- WHAT NEEDS TO BE DONE -
The listing below holds pictures; exclude them. Return exactly the lines from the one with "arētu saņemt bez maksas. Ko darīt labāk?" through the one with "Classes populaires".

━━━ AVAILABLE RECORDS

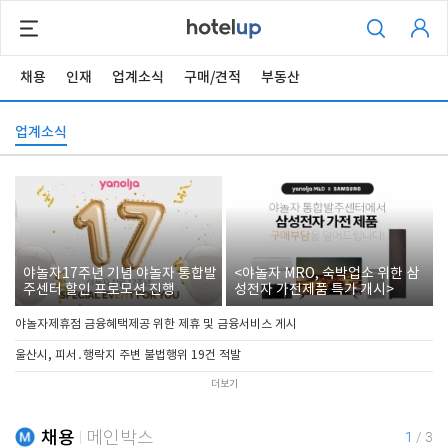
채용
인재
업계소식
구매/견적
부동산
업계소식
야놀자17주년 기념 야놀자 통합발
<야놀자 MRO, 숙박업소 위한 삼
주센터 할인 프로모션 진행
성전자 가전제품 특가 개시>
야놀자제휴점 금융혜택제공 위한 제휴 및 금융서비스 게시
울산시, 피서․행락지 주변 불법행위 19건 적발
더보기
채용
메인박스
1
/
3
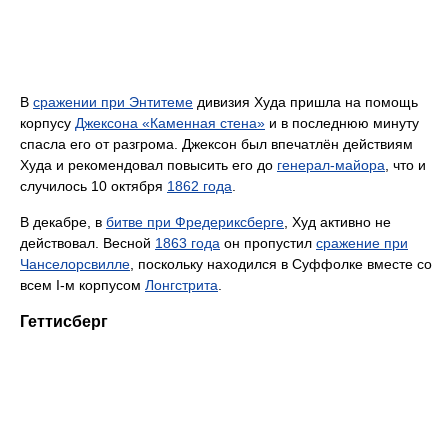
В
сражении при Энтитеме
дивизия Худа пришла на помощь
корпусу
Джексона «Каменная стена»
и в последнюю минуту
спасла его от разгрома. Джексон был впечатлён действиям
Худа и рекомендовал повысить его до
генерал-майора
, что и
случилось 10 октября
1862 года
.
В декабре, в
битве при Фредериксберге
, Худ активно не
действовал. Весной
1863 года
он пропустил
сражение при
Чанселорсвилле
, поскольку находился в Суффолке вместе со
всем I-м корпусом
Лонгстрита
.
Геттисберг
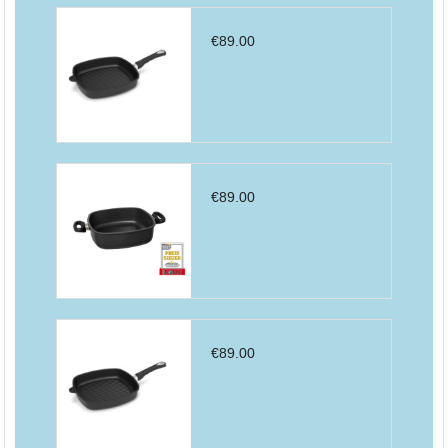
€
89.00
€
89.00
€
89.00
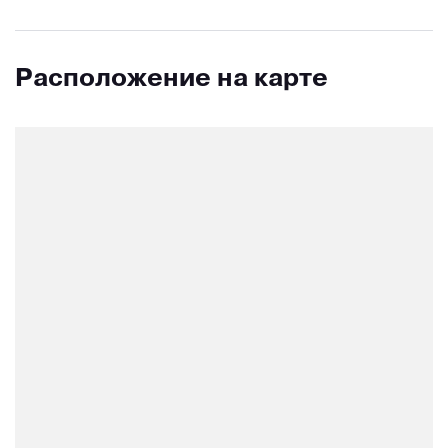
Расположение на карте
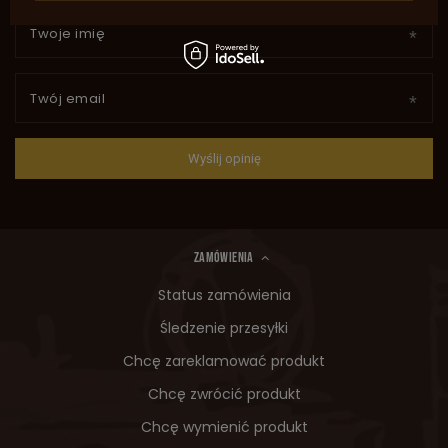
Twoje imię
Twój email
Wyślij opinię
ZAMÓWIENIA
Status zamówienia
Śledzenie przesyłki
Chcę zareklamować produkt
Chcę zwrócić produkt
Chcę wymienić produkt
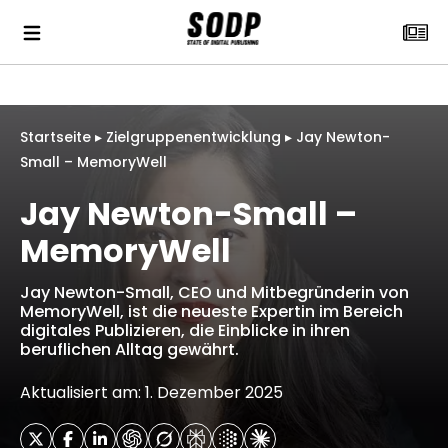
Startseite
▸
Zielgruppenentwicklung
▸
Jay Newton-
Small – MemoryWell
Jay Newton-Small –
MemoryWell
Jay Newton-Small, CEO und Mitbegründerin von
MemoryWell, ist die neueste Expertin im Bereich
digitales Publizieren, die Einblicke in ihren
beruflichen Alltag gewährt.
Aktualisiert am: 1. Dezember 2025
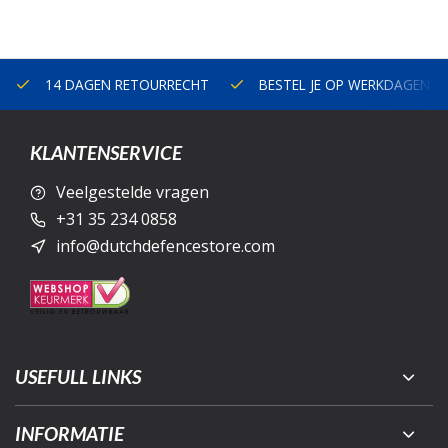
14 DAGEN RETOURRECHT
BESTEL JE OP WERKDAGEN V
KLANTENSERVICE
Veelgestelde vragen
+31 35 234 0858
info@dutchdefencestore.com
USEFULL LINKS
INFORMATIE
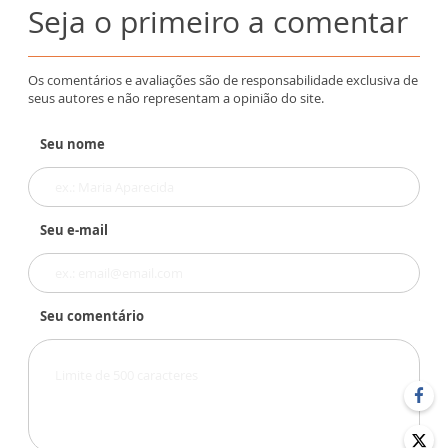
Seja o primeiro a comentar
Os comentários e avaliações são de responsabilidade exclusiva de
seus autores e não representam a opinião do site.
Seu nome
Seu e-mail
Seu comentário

━━━━━━
━━━ AVAILABLE RECORDS

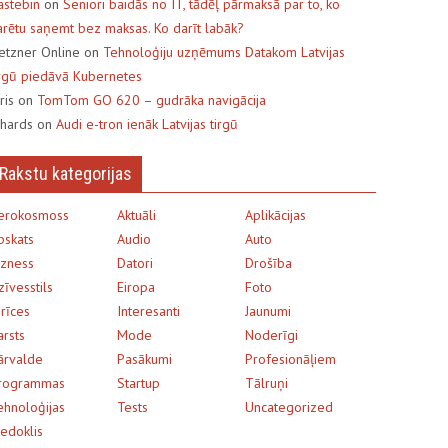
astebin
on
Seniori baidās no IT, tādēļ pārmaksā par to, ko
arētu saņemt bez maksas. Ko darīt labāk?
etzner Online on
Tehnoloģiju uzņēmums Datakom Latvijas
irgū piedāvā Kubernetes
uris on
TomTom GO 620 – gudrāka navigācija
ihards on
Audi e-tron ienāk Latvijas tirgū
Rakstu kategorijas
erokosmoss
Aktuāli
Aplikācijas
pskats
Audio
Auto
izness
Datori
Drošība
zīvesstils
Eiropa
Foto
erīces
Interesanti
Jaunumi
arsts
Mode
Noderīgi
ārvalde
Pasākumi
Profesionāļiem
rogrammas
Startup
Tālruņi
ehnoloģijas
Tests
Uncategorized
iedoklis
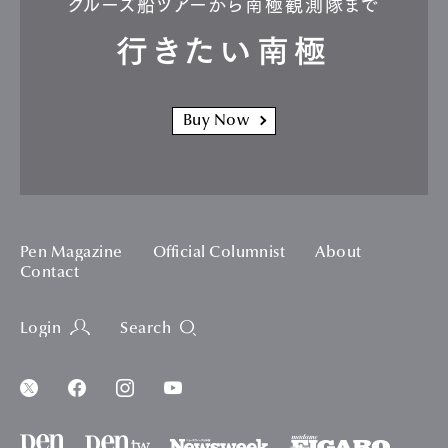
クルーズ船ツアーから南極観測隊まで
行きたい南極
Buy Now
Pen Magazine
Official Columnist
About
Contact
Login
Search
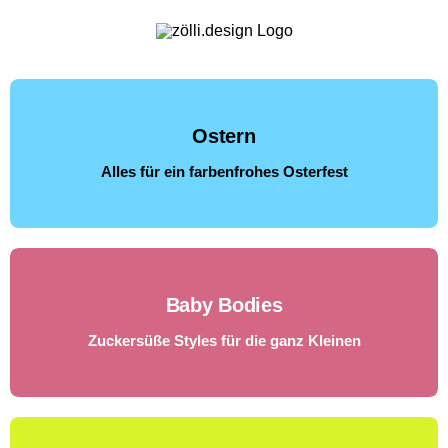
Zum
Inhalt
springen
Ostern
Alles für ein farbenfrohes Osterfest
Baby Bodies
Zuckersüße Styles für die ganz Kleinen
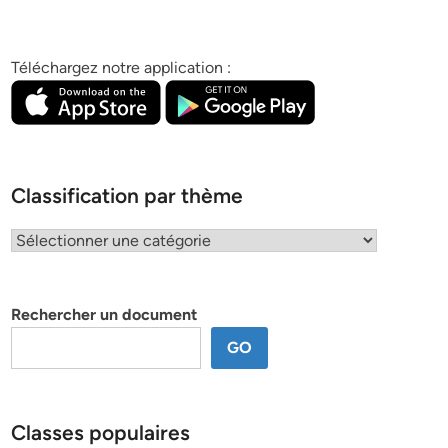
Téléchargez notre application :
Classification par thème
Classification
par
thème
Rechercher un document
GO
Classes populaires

━━━━━━

- SOLUTION FOR THIS EXERCISE -
arētu saņemt bez maksas. Ko darīt labāk?
etzner Online on
Tehnoloģiju uzņēmums Datakom Latvijas
irgū piedāvā Kubernetes
uris on
TomTom GO 620 – gudrāka navigācija
ihards on
Audi e-tron ienāk Latvijas tirgū
Rakstu kategorijas
erokosmoss
Aktuāli
Aplikācijas
pskats
Audio
Auto
izness
Datori
Drošība
zīvesstils
Eiropa
Foto
erīces
Interesanti
Jaunumi
arsts
Mode
Noderīgi
ārvalde
Pasākumi
Profesionāļiem
rogrammas
Startup
Tālruņi
ehnoloģijas
Tests
Uncategorized
iedoklis
クルーズ船ツアーから南極観測隊まで
行きたい南極
Buy Now
Pen Magazine
Official Columnist
About
Contact
Login
Search
Zum
Inhalt
springen
Ostern
Alles für ein farbenfrohes Osterfest
Baby Bodies
Zuckersüße Styles für die ganz Kleinen
Téléchargez notre application :
Classification par thème
Classification
par
thème
Rechercher un document
GO
Classes populaires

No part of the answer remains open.